In order to fully resolve the flow around each particle, we employ an immersed boundary method (IBM). This method solves the Navier-Stokes equations everywhere in the domain, including nearby the particles. In this way, we evaluate the fluid forces and moments acting on each particle, and then solve the equations of motion for each particle to advance the particle locations and velocities in time. We account for both lubrication and contact forces acting on the particles. Here the lubrication force accounts for any short-range hydrodynamic forces that are unresolved by the fluid grid, and it is evaluated based on existing scaling laws. The contact forces are composed of components normal and tangential to the particle surface, which act at the point of contact between the two particles so that the resulting force and torque on the particles can be evaluated. A nonlinear spring-dashpot model is used for the normal contact force, where the stiffness and damping coefficients are adaptively calibrated for every collision. A linear spring-dashpot model is used for the tangential contact force. Similarly to the normal coefficients, the tangential coefficients of stiffness and damping are also adaptively calibrated.
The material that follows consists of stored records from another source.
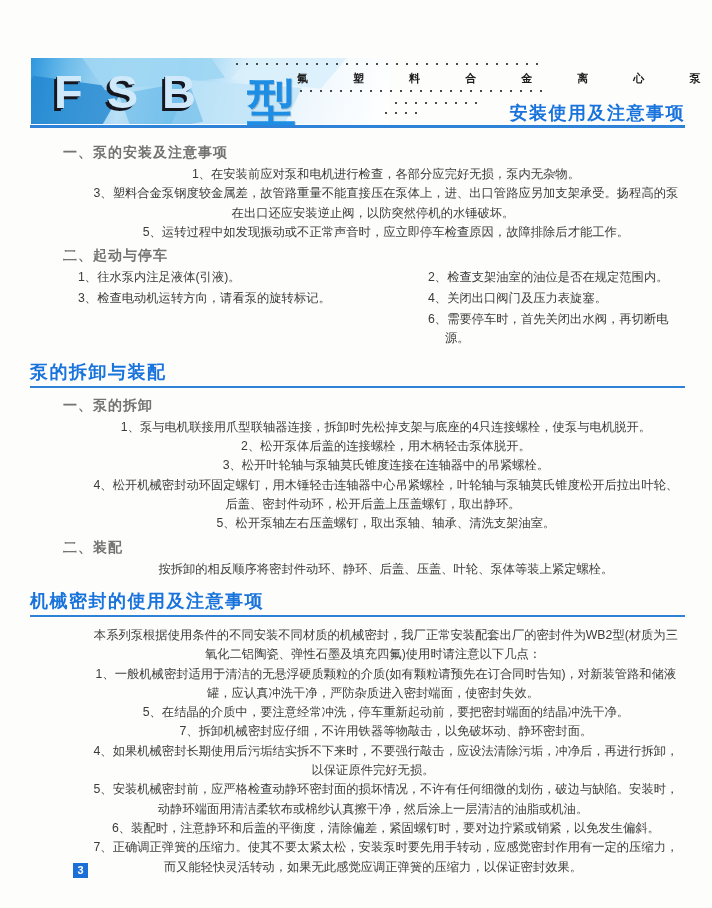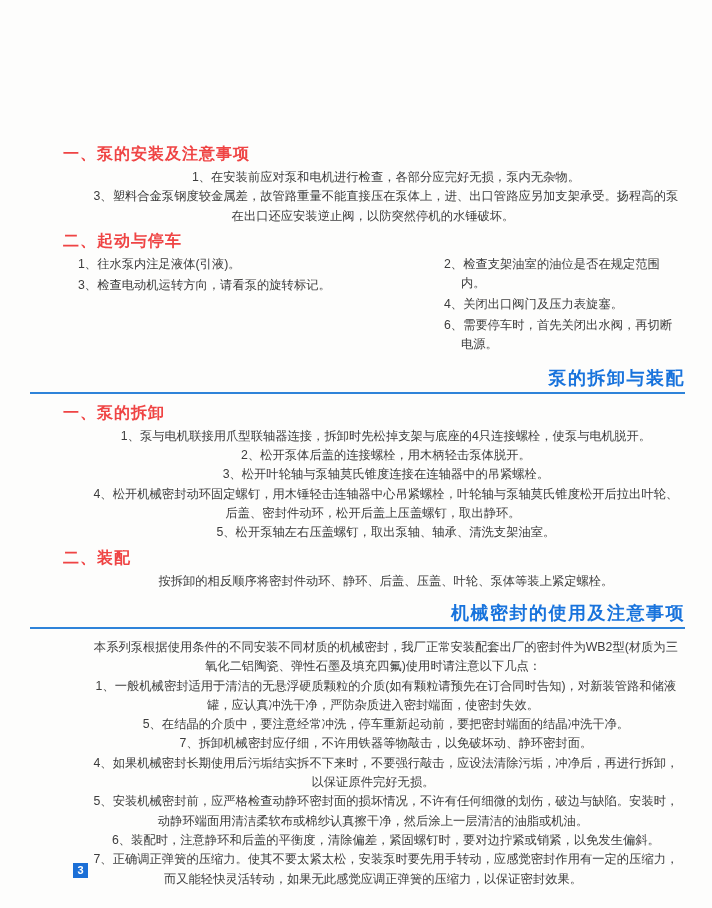--- a/index.html
+++ b/index.html
@@ -45,47 +45,66 @@
     color:#1c1c1c; letter-spacing:21px; white-space:nowrap;
   }
   .banner-title {
     font-size:18px; font-weight:bold; color:#1873dc; letter-spacing:1.5px;
   }
   .title-1 { position:absolute; right:27px; top:101px; }
   .rule-1 { position:absolute; left:30px; top:125px; width:655px; height:2.5px; background:#2e83d9; }
 
   
   .content { position:absolute; left:63px; top:139px; width:620px; }
-  .sub-head { font-size:16px; font-weight:bold; color:#ef4444; letter-spacing:1px; margin:5px 0 3px; }
+  .sub-head { font-size:14px; font-weight:bold; color:#737373; letter-spacing:1px; margin:5px 0 3px; }
   .para { font-size:12.3px; line-height:1.57; margin:0; text-indent:2.1em;text-align:center; }
-  .twocol { display:grid; grid-template-columns:350px 1fr; margin-left:15px;gap:16px; }
+  .twocol { display:grid; grid-template-columns:350px 1fr; margin-left:15px; }
   .twocol p { margin:0 0 1.5px; font-size:12.3px; line-height:1.57; padding-left:17px; text-indent:-17px; }
 
   .section-banner {
-    width:655px; margin:10px 0 9px -33px; text-align:right;
+    width:655px; margin:10px 0 9px -33px; 
     border-bottom:2.5px solid #2e83d9; padding-bottom:2px;
   }
 
   .pageno {
     position:absolute; left:73px; top:863px; width:15px; height:15px;
     background:#1b6fd6; color:#ffffff; font-size:11px; font-weight:bold;
     text-align:center; line-height:15px;
   }
 </style>
 </head>
 <body>
 
 <div class="page">
 
+  <div class="header">
+    <div class="logo-banner">
+      <div class="shape sh1"></div>
+      <div class="shape sh2"></div>
+      <div class="shape sh3"></div>
+      <div class="shape sh4"></div>
+      <div class="shape sh5"></div>
+    </div>
+    <div class="logo-fsb">FSB</div>
+    <div class="logo-type">型</div>
+    <div class="dotline dl-a"></div>
+    <div class="prod-name">氟 塑 料 合 金 离 心 泵</div>
+    <div class="dotline dl-b"></div>
+    <div class="dotline dl-c"></div>
+    <div class="dotline dl-d"></div>
+    <div class="banner-title title-1">安装使用及注意事项</div>
+    <div class="rule-1"></div>
+  </div>
 
   <div class="content">
 
     <div class="sub-head">一、泵的安装及注意事项</div>
     <p class="para">1、在安装前应对泵和电机进行检查，各部分应完好无损，泵内无杂物。</p>
     <p class="para">3、塑料合金泵钢度较金属差，故管路重量不能直接压在泵体上，进、出口管路应另加支架承受。扬程高的泵在出口还应安装逆止阀，以防突然停机的水锤破坏。</p>
+    <p class="para">5、运转过程中如发现振动或不正常声音时，应立即停车检查原因，故障排除后才能工作。</p>
 
     <div class="sub-head">二、起动与停车</div>
     <div class="twocol">
       <div>
         <p>1、往水泵内注足液体(引液)。</p>
         <p>3、检查电动机运转方向，请看泵的旋转标记。</p>
       </div>
       <div>
         <p>2、检查支架油室的油位是否在规定范围内。</p>
         <p>4、关闭出口阀门及压力表旋塞。</p>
Figure 1 shows a representative pressure driven flow over a dense sediment bed. The left frame shows an instantaneous slice through the domain, the colorscale illustrating streamwise fluid velocity and the grayscale illustrating particle velocity. The right frame shows the time-and-space-averaged streamwise velocity of the fluid and particles.
Figure 2 shows the shearing of dense suspensions. The colorbar indicates the streamwise velocity of particles. Shown are instantaneous snapshots for (a) Re = 10 and volume fraction 0.42 (b) Re = 10 and volume fraction 0.52 (c) Re = 40 and volume fraction 0.54.
To date, we have published a first journal paper:
Biegert, E., Vowinckel, B. and Meiburg, E. 2017 A collision model for grain-resolving simulations of flows over dense, mobile, polydisperse granular sediment beds. J. Computational Physics 340, 105-127.
A second journal publication has been submitted, and two more are currently in preparation.